Astoria Lights The Way!
The Story of a Lighthouse
One of the top attractions in Astoria is the waterfront at Astoria Park. Visitors to the area marvel at the majestic spans of the Hell Gate and Triborough Bridges and are mesmerized by the fast flowing waters of the East River. It is this stretch of river, the infamous “Hell Gate,” which has caused the wreckage of many ships and has taken the lives of many seafarers over the centuries.
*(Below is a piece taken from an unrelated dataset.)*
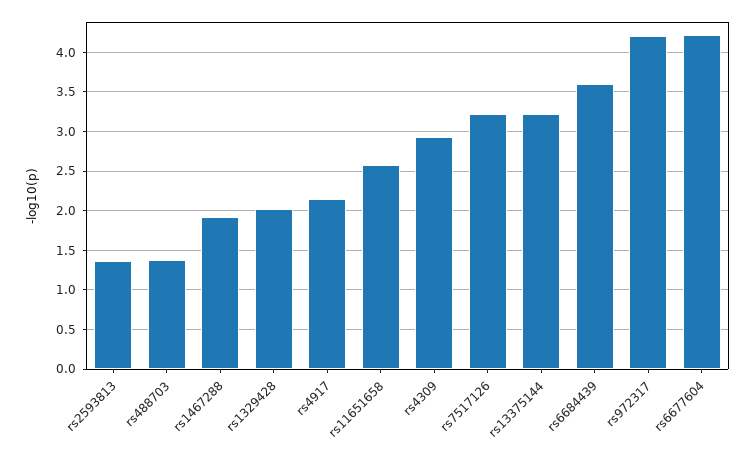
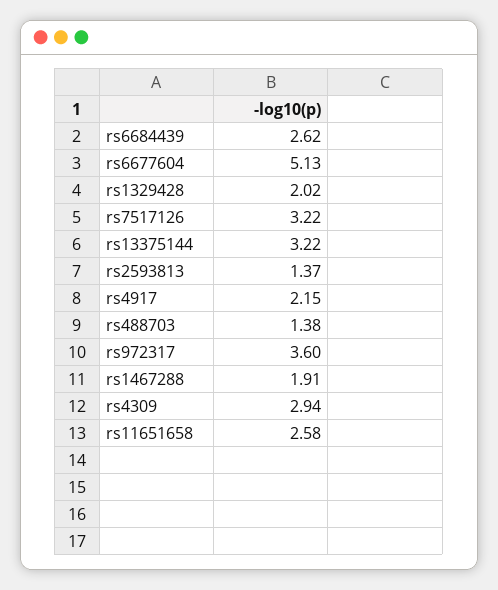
rs6684439: 3.6 -> 2.62
rs972317: 4.2 -> 3.6
rs6677604: 4.2 -> 5.13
And so, it was 1888, the year of the Great Blizzard, that a lighthouse was built a decade after the establishment of Blackwell Island (today’s Roosevelt Island) lighthouse. The Lighthouse Board was authorized by congress to establish an electric light on Hallet’s Point, to help guide mariners through Hell Gate, which runs between Wards Island in The Bronx and Queens. The name “Hell Gate” is an Anglicization of the Dutch word “hellegat,” meaning a “bright strait or passage” or “clear opening.” Prior to the establishment of the lighthouse, mariners were forced to anchor until daylight rather than attempt to pass through the narrow and difficult channel with its treacherous rapids beneath which hid numerous jagged rocks. The structure was 255-feet-tall, built at a cost of $20,000 and included an electric light that was described by the New York Times as “the most powerful light that has ever been put in a lighthouse.” The facility was completed by February 15, 1889.
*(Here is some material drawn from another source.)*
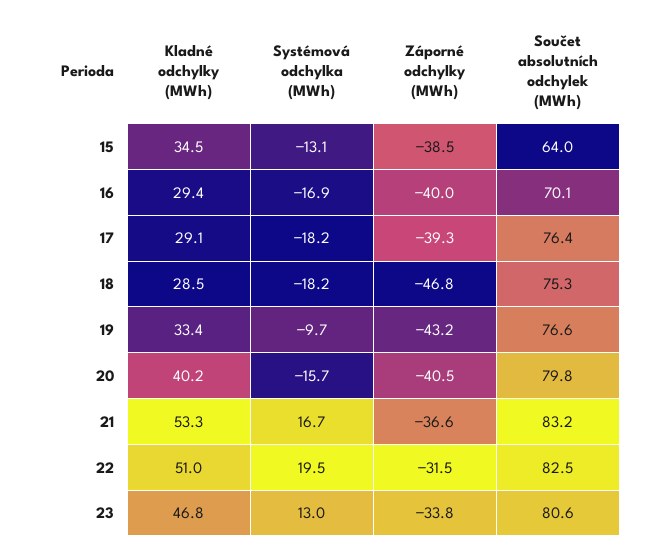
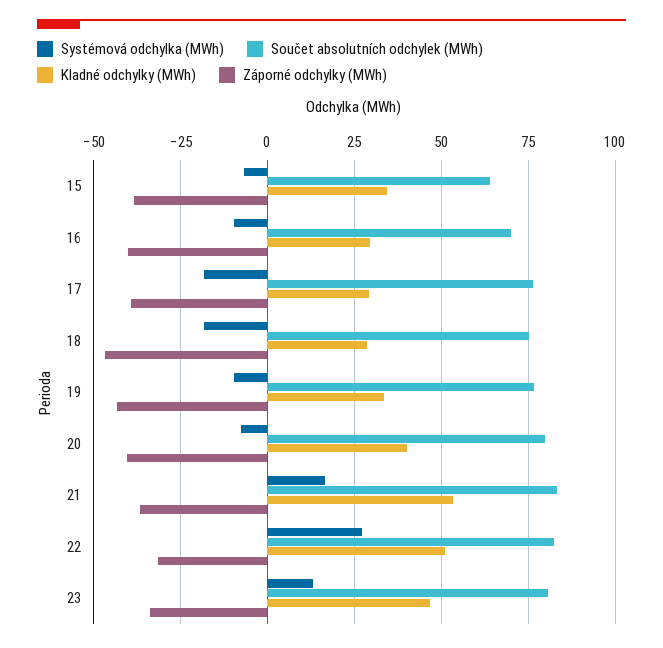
Systémová odchylka (MWh), 15: -13.1 -> -7.5
Systémová odchylka (MWh), 16: -16.9 -> -10
Systémová odchylka (MWh), 20: -15.7 -> -7.5
Systémová odchylka (MWh), 22: 19.5 -> 27.5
Located between 26th Avenue and 2nd Street, the lighthouse, also according to the Times, “completely illuminated Hell Gate channel, furnishing a light as strong and as useful certainly as moonlight, and sufficient to enable even sailing vessels to go through the gate in safety.”
The Brush-Swan Electric company installed Porter-Allen steam engines in a brick building behind the lighthouse to supply the electricity for nine, 6,000-candlepower lights atop the tower. Daniel W. Fox was hired as the first lighthouse keeper and was paid an annual salary of $1,000. The Hell Gate Light Post at Hallets Point, as it was known, was improved upon many times, and on December 31, 1892, the bright light was changed from a steady fixed white to an alternating red and white light every three-seconds. A foghorn was also installed.
The lighthouse was torn down during the second World War and is today the site of Whitey Ford Field.